* Activity
Reproduce every line of the material below, word for word. Leave out the pictures.

━━━━━ Dataset

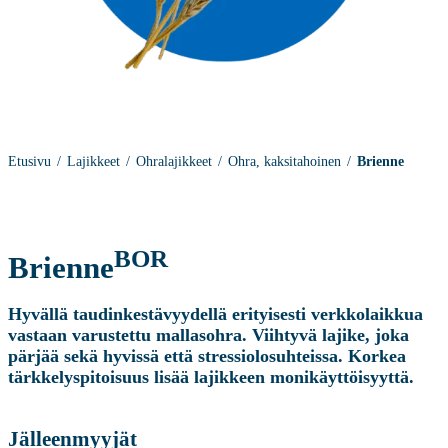
Etusivu
Lajikkeet
Ohralajikkeet
Ohra, kaksitahoinen
Brienne
BOR
Brienne
Hyvällä taudinkestävyydellä erityisesti verkkolaikkua
vastaan varustettu mallasohra. Viihtyvä lajike, joka
pärjää sekä hyvissä että stressiolosuhteissa. Korkea
tärkkelyspitoisuus lisää lajikkeen monikäyttöisyyttä.
Jälleenmyyjät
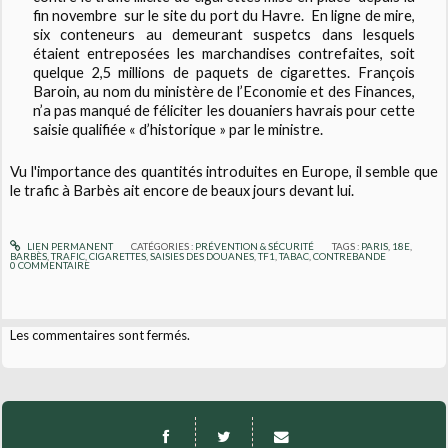
fin novembre sur le site du port du Havre. En ligne de mire,
six conteneurs au demeurant suspetcs dans lesquels
étaient entreposées les marchandises contrefaites, soit
quelque 2,5 millions de paquets de cigarettes. François
Baroin, au nom du ministère de l’Economie et des Finances,
n’a pas manqué de féliciter les douaniers havrais pour cette
saisie qualifiée « d’historique » par le ministre.
Vu l'importance des quantités introduites en Europe, il semble que
le trafic à Barbès ait encore de beaux jours devant lui.
LIEN PERMANENT
CATÉGORIES :
PRÉVENTION & SÉCURITÉ
TAGS :
PARIS
,
18E
,
BARBÈS
,
TRAFIC
,
CIGARETTES
,
SAISIES DES DOUANES
,
TF1
,
TABAC
,
CONTREBANDE
0
COMMENTAIRE
Les commentaires sont fermés.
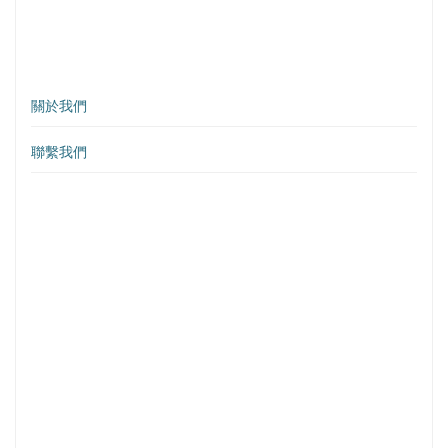
關於我們
聯繫我們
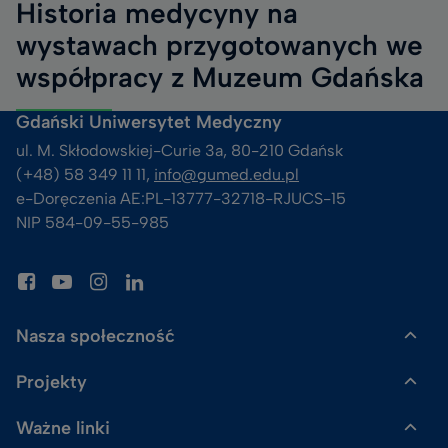
Historia medycyny na
wystawach przygotowanych we
współpracy z Muzeum Gdańska
Gdański Uniwersytet Medyczny
ul. M. Skłodowskiej-Curie 3a, 80-210 Gdańsk
(+48) 58 349 11 11, 
info@gumed.edu.pl
e-Doręczenia AE:PL-13777-32718-RJUCS-15
NIP 584-09-55-985
Nasza społeczność
Projekty
Gazeta GUMed
Ważne linki
Uczelnia Badawcza
Skalpel. Podcast GUMed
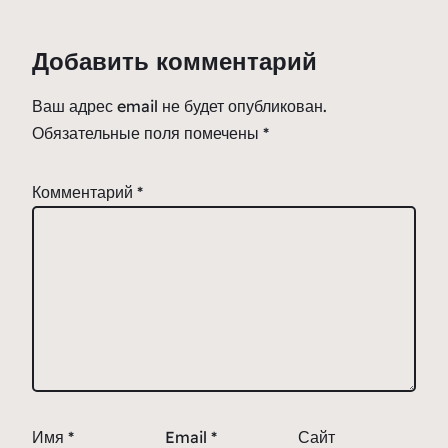
Добавить комментарий
Ваш адрес email не будет опубликован.
Обязательные поля помечены
*
Комментарий
*
Имя
*
Email
*
Сайт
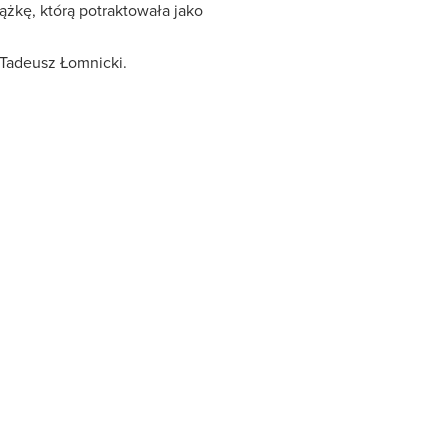
żkę, którą potraktowała jako
 Tadeusz Łomnicki.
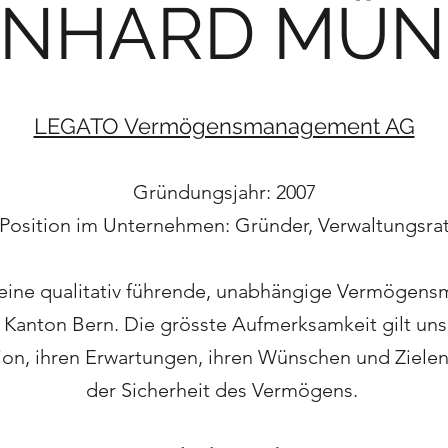
RNHARD MÜN
LEGATO Vermögensmanagement AG
Gründungsjahr: 2007
Position im Unternehmen: Gründer, Verwaltungsra
eine qualitativ führende, unabhängige Vermögen
anton Bern. Die grösste Aufmerksamkeit gilt uns
ation, ihren Erwartungen, ihren Wünschen und Ziel
der Sicherheit des Vermögens.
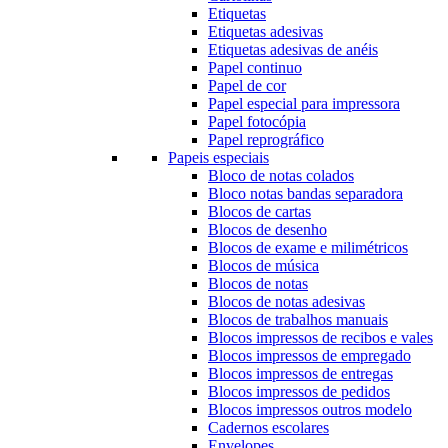
Etiquetas
Etiquetas adesivas
Etiquetas adesivas de anéis
Papel continuo
Papel de cor
Papel especial para impressora
Papel fotocópia
Papel reprográfico
Papeis especiais
Bloco de notas colados
Bloco notas bandas separadora
Blocos de cartas
Blocos de desenho
Blocos de exame e milimétricos
Blocos de música
Blocos de notas
Blocos de notas adesivas
Blocos de trabalhos manuais
Blocos impressos de recibos e vales
Blocos impressos de empregado
Blocos impressos de entregas
Blocos impressos de pedidos
Blocos impressos outros modelo
Cadernos escolares
Envelopes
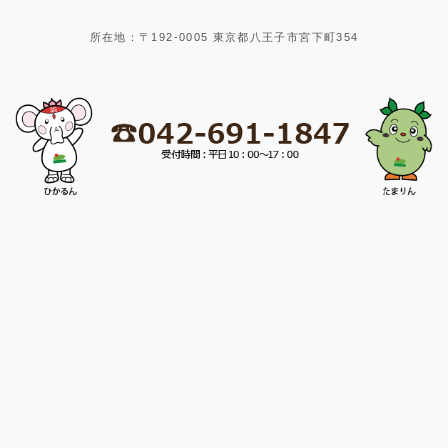
所在地：〒192-0005 東京都八王子市宮下町354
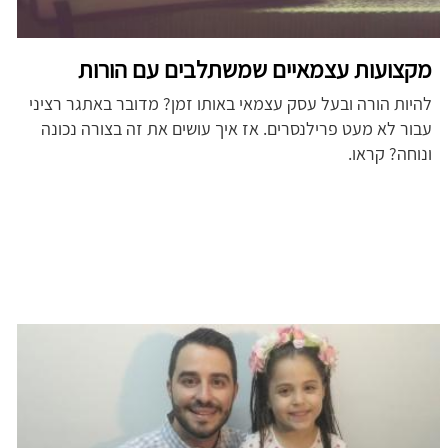
מקצועות עצמאיים שמשתלבים עם הורות
להיות הורה ובעל עסק עצמאי באותו זמן? מדובר באתגר רציני
עבור לא מעט פרילנסרים. אז איך עושים את זה בצורה נכונה
ונוחה? קראו.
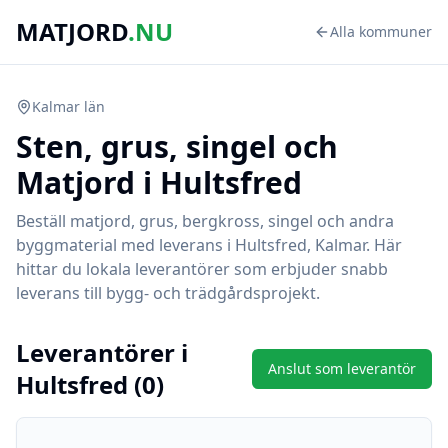
MATJORD
.NU
Alla kommuner
Kalmar
län
Sten, grus, singel och
Matjord i
Hultsfred
Beställ matjord, grus, bergkross, singel och andra
byggmaterial med leverans i
Hultsfred
,
Kalmar
. Här
hittar du lokala leverantörer som erbjuder snabb
leverans till bygg- och trädgårdsprojekt.
Leverantörer i
Anslut som leverantör
Hultsfred
(
0
)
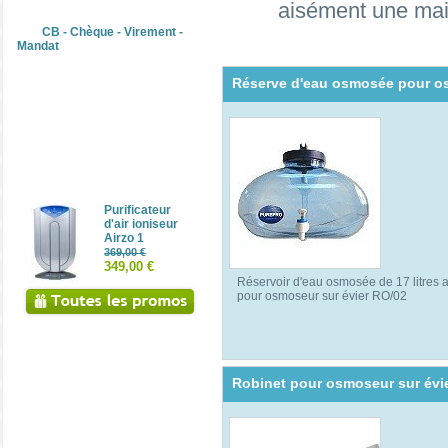
Paiement sécurisé
aisément une main 
CB - Chèque - Virement -
Mandat
Réserve d'eau osmosée pour os
Réductions
Purificateur
d'air ioniseur
Airzo 1
369,00 €
349,00 €
Réservoir d'eau osmosée de 17 litres a
pour osmoseur sur évier RO/02
Robinet pour osmoseur sur évi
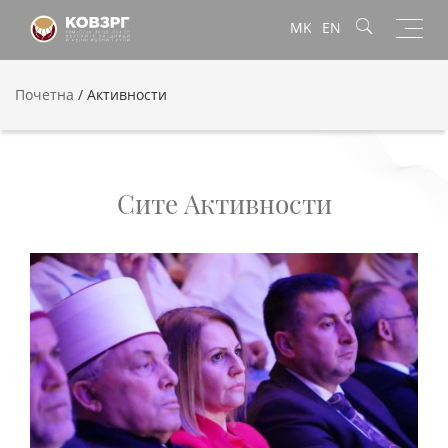
Toggl
MK
EN
navig
Почетна
/
Активности
Сите Активности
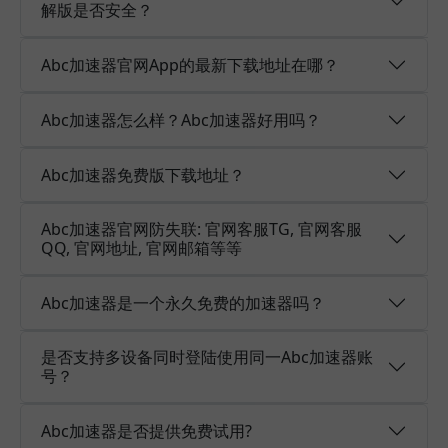
解版是否安全？
Abc加速器官网App的最新下载地址在哪？
Abc加速器怎么样？Abc加速器好用吗？
Abc加速器免费版下载地址？
Abc加速器官网防失联: 官网客服TG, 官网客服
QQ, 官网地址, 官网邮箱等等
Abc加速器是一个永久免费的加速器吗？
是否支持多设备同时登陆使用同一Abc加速器账
号？
Abc加速器是否提供免费试用?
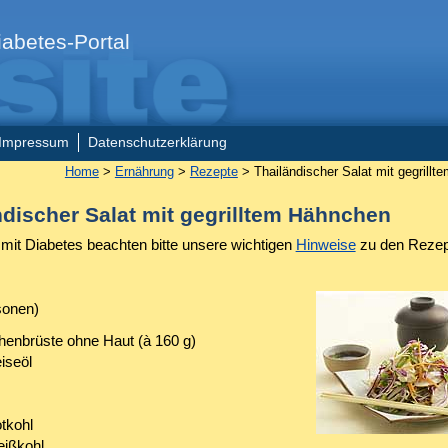
abetes-Portal
Impressum
Datenschutzerklärung
Home
>
Ernährung
>
Rezepte
> Thailändischer Salat mit gegrill
ndischer Salat mit gegrilltem Hähnchen
it Diabetes beachten bitte unsere wichtigen
Hinweise
zu den Rezep
sonen)
enbrüste ohne Haut (à 160 g)
iseöl
tkohl
eißkohl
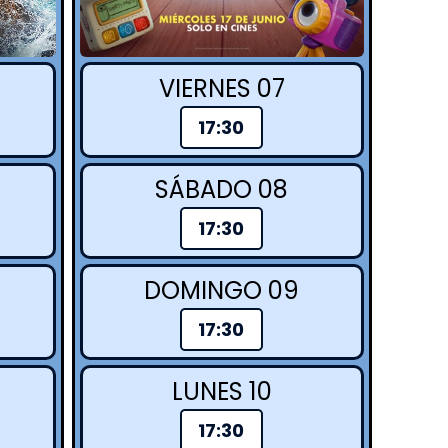
VIERNES 07
17:30
SÁBADO 08
17:30
DOMINGO 09
17:30
LUNES 10
17:30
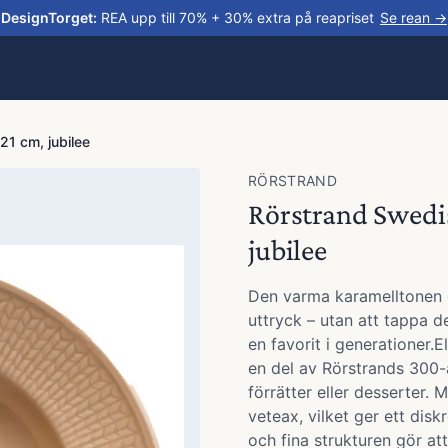
DesignTorget
:
REA upp till 70% + 30% extra på reapriset
Se rean →
21 cm, jubilee
RÖRSTRAND
Rörstrand Swedis
jubilee
Den varma karamelltonen g
uttryck – utan att tappa d
en favorit i generationer.
en del av Rörstrands 300-å
förrätter eller desserter.
veteax, vilket ger ett disk
och fina strukturen gör at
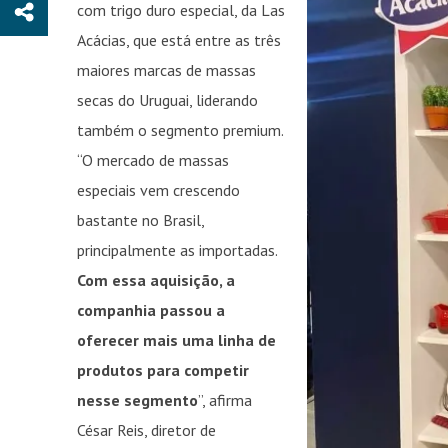
com trigo duro especial, da Las
Acácias, que está entre as três
maiores marcas de massas
secas do Uruguai, liderando
também o segmento premium.
“O mercado de massas
especiais vem crescendo
bastante no Brasil,
principalmente as importadas.
Com essa aquisição, a
companhia passou a
oferecer mais uma linha de
produtos para competir
nesse segmento
”, afirma
César Reis, diretor de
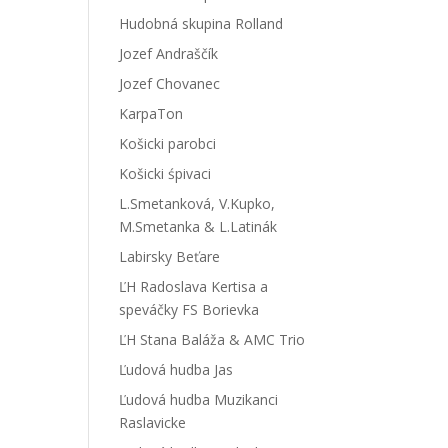
Hudobná skupina Rolland
Jozef Andraščík
Jozef Chovanec
KarpaTon
Košicki parobci
Košicki śpivaci
L.Smetanková, V.Kupko,
M.Smetanka & L.Latinák
Labirsky Beťare
ĽH Radoslava Kertisa a
speváčky FS Borievka
ĽH Stana Baláža & AMC Trio
Ľudová hudba Jas
Ľudová hudba Muzikanci
Raslavicke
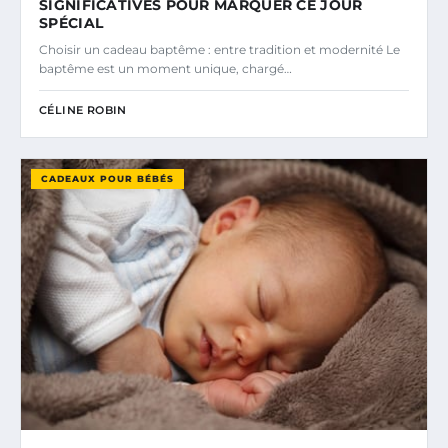
SIGNIFICATIVES POUR MARQUER CE JOUR
SPÉCIAL
Choisir un cadeau baptême : entre tradition et modernité Le
baptême est un moment unique, chargé…
CÉLINE ROBIN
CADEAUX POUR BÉBÉS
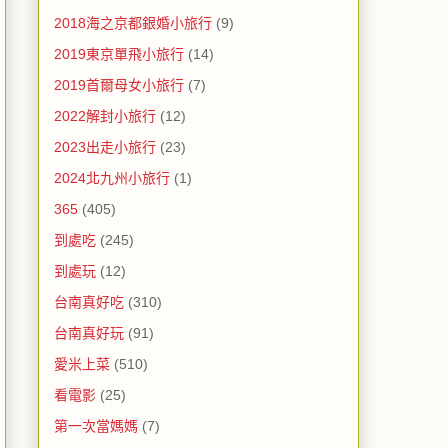
2018海之京都銀婚小旅行
(9)
2019東京單飛小旅行
(14)
2019首爾母女小旅行
(7)
2022解封小旅行
(12)
2023出走小旅行
(23)
2024北九州小旅行
(1)
365
(405)
到處吃
(245)
到處玩
(12)
台南真好吃
(310)
台南真好玩
(91)
愛米上菜
(510)
看電影
(25)
第一次當媽媽
(7)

━━━━━━━━━━

* Solution below
Etusivu
Lajikkeet
Ohralajikkeet
Ohra, kaksitahoinen
Brienne
BOR
Brienne
Hyvällä taudinkestävyydellä erityisesti verkkolaikkua
vastaan varustettu mallasohra. Viihtyvä lajike, joka
pärjää sekä hyvissä että stressiolosuhteissa. Korkea
tärkkelyspitoisuus lisää lajikkeen monikäyttöisyyttä.
Jälleenmyyjät
fin novembre sur le site du port du Havre. En ligne de mire,
six conteneurs au demeurant suspetcs dans lesquels
étaient entreposées les marchandises contrefaites, soit
quelque 2,5 millions de paquets de cigarettes. François
Baroin, au nom du ministère de l’Economie et des Finances,
n’a pas manqué de féliciter les douaniers havrais pour cette
saisie qualifiée « d’historique » par le ministre.
Vu l'importance des quantités introduites en Europe, il semble que
le trafic à Barbès ait encore de beaux jours devant lui.
LIEN PERMANENT
CATÉGORIES :
PRÉVENTION & SÉCURITÉ
TAGS :
PARIS
,
18E
,
BARBÈS
,
TRAFIC
,
CIGARETTES
,
SAISIES DES DOUANES
,
TF1
,
TABAC
,
CONTREBANDE
0
COMMENTAIRE
Les commentaires sont fermés.
關於我們
聯繫我們
Historia medycyny na
wystawach przygotowanych we
współpracy z Muzeum Gdańska
Gdański Uniwersytet Medyczny
ul. M. Skłodowskiej-Curie 3a, 80-210 Gdańsk
(+48) 58 349 11 11, 
info@gumed.edu.pl
e-Doręczenia AE:PL-13777-32718-RJUCS-15
NIP 584-09-55-985
Nasza społeczność
Projekty
Gazeta GUMed
Ważne linki
Uczelnia Badawcza
Skalpel. Podcast GUMed
Добавить комментарий
Ваш адрес email не будет опубликован.
Обязательные поля помечены
*
Комментарий
*
Имя
*
Email
*
Сайт
żkę, którą potraktowała jako
 Tadeusz Łomnicki.
RNHARD MÜN
LEGATO Vermögensmanagement AG
Gründungsjahr: 2007
Position im Unternehmen: Gründer, Verwaltungsra
eine qualitativ führende, unabhängige Vermögen
anton Bern. Die grösste Aufmerksamkeit gilt uns
ation, ihren Erwartungen, ihren Wünschen und Ziel
der Sicherheit des Vermögens.
Etiquetas
Etiquetas adesivas
Etiquetas adesivas de anéis
Papel continuo
Papel de cor
Papel especial para impressora
Papel fotocópia
Papel reprográfico
Papeis especiais
Bloco de notas colados
Bloco notas bandas separadora
Blocos de cartas
Blocos de desenho
Blocos de exame e milimétricos
Blocos de música
Blocos de notas
Blocos de notas adesivas
Blocos de trabalhos manuais
Blocos impressos de recibos e vales
Blocos impressos de empregado
Blocos impressos de entregas
Blocos impressos de pedidos
Blocos impressos outros modelo
Cadernos escolares
Envelopes
所在地：〒192-0005 東京都八王子市宮下町354
מקצועות עצמאיים שמשתלבים עם הורות
להיות הורה ובעל עסק עצמאי באותו זמן? מדובר באתגר רציני
עבור לא מעט פרילנסרים. אז איך עושים את זה בצורה נכונה
ונוחה? קראו.
MATJORD
.NU
Alla kommuner
Kalmar
län
Sten, grus, singel och
Matjord i
Hultsfred
Beställ matjord, grus, bergkross, singel och andra
byggmaterial med leverans i
Hultsfred
,
Kalmar
. Här
hittar du lokala leverantörer som erbjuder snabb
leverans till bygg- och trädgårdsprojekt.
Leverantörer i
Anslut som leverantör
Hultsfred
(
0
)
Paiement sécurisé
aisément une main 
CB - Chèque - Virement -
Mandat
Réserve d'eau osmosée pour os
Réductions
Purificateur
d'air ioniseur
Airzo 1
369,00 €
349,00 €
Réservoir d'eau osmosée de 17 litres a
pour osmoseur sur évier RO/02
Robinet pour osmoseur sur évi
Toggl
MK
EN
navig
Почетна
/
Активности
Сите Активности
解版是否安全？
Abc加速器官网App的最新下载地址在哪？
Abc加速器怎么样？Abc加速器好用吗？
Abc加速器免费版下载地址？
Abc加速器官网防失联: 官网客服TG, 官网客服
QQ, 官网地址, 官网邮箱等等
Abc加速器是一个永久免费的加速器吗？
是否支持多设备同时登陆使用同一Abc加速器账
号？
Abc加速器是否提供免费试用?
abetes-Portal
Impressum
Datenschutzerklärung
Home
>
Ernährung
>
Rezepte
> Thailändischer Salat mit gegrill
ndischer Salat mit gegrilltem Hähnchen
it Diabetes beachten bitte unsere wichtigen
Hinweise
zu den Rezep
sonen)
enbrüste ohne Haut (à 160 g)
iseöl
tkohl
eißkohl
VIERNES 07
17:30
SÁBADO 08
17:30
DOMINGO 09
17:30
LUNES 10
17:30
DesignTorget
:
REA upp till 70% + 30% extra på reapriset
Se rean →
21 cm, jubilee
RÖRSTRAND
Rörstrand Swedis
jubilee
Den varma karamelltonen g
uttryck – utan att tappa d
en favorit i generationer.
en del av Rörstrands 300-å
förrätter eller desserter.
veteax, vilket ger ett disk
och fina strukturen gör at
com trigo duro especial, da Las
Acácias, que está entre as três
maiores marcas de massas
secas do Uruguai, liderando
também o segmento premium.
“O mercado de massas
especiais vem crescendo
bastante no Brasil,
principalmente as importadas.
Com essa aquisição, a
companhia passou a
oferecer mais uma linha de
produtos para competir
nesse segmento
”, afirma
César Reis, diretor de
Hudobná skupina Rolland
Jozef Andraščík
Jozef Chovanec
KarpaTon
Košicki parobci
Košicki śpivaci
L.Smetanková, V.Kupko,
M.Smetanka & L.Latinák
Labirsky Beťare
ĽH Radoslava Kertisa a
speváčky FS Borievka
ĽH Stana Baláža & AMC Trio
Ľudová hudba Jas
Ľudová hudba Muzikanci
Raslavicke
SIGNIFICATIVES POUR MARQUER CE JOUR
SPÉCIAL
Choisir un cadeau baptême : entre tradition et modernité Le
baptême est un moment unique, chargé…
CÉLINE ROBIN
CADEAUX POUR BÉBÉS
2018海之京都銀婚小旅行
(9)
2019東京單飛小旅行
(14)
2019首爾母女小旅行
(7)
2022解封小旅行
(12)
2023出走小旅行
(23)
2024北九州小旅行
(1)
365
(405)
到處吃
(245)
到處玩
(12)
台南真好吃
(310)
台南真好玩
(91)
愛米上菜
(510)
看電影
(25)
第一次當媽媽
(7)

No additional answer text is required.